If you are using @files or @files_re, ruffus uses file modification times to see if input files were created before output files.

Unfortunately, some file systems in some versions of Windows, Unix, linux or NFS do not record file times with sub-second precision.

In the worse case, you might try adding some time.sleep(1) judiciously.

Q. Ruffus seems to be hanging in the same place

A. If ruffus is interrupted, for example, by a Ctrl-C, you will often find the following lines of code highlighted:

File "build/bdist.linux-x86_64/egg/ruffus/task.py", line 1904, in pipeline_run
File "build/bdist.linux-x86_64/egg/ruffus/task.py", line 1380, in run_all_jobs_in_task
File "/xxxx/python2.6/multiprocessing/pool.py", line 507, in next
  self._cond.wait(timeout)
File "/xxxxx/python2.6/threading.py", line 237, in wait
  waiter.acquire()

This is not where ruffus is hanging but the boundary between the main programme process and the sub-processes which run ruffus jobs in parallel.

This is naturally where broken execution threads get washed up onto.

Windows

Q. Windows seems to spawn ruffus processes recursively

A. It is necessary to protect the “entry point” of the program under windows.
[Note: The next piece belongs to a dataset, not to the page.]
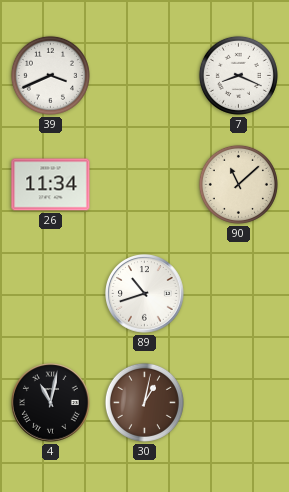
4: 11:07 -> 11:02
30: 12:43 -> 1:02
Otherwise, a new process will be started each time the main module is imported by a new Python interpreter as an unintended side effects. Causing a cascade of new processes. See: http://docs.python.org/library/multiprocessing.html#multiprocessing-programming

This code works:

if __name__ == '__main__':
    try:
        pipeline_run([parallel_task], multiprocess = 5)
except Exception, e:
    print e.args

Sun Grid Engine

Q. qrsh eats up all my processor time under ruffus

A. Sun Grid Engine provides the qrsh command to run an interactive rsh session. qrsh can be used to run commands/scripts in a compute farm or grid cluster.

However, when run within ruffus, qrsh seems to spin idly, polling for input, consuming all the CPU resources in that process.

An interim solution is to close the STDIN for the qrsh invocation:

from subprocess import Popen, PIPE
qrsh_cmd = ["qrsh",
            "-now", "n",
            "-cwd",
            "-p", "-%d" % priority,
            "-q",  queue_name,
            "little_script.py"]
p = Popen(qrsh_cmd, stdin = PIPE)
p.stdin.close()
sts = os.waitpid(p.pid, 0)

Q. When I submit lots of jobs at the same time, SGE freezes and dies

A. This seems to be dependent on your setup. One workaround may be to introduce a random time delay at the beginining of your jobs:

import time, random
@parallel(param_func)
def task_in_parallel(input_file, output_file):
    """
    Works starts after a random delay so that SGE has a chance to manage the queue
    """
    time.sleep(random.random() / 2.0)

    # Wake up and do work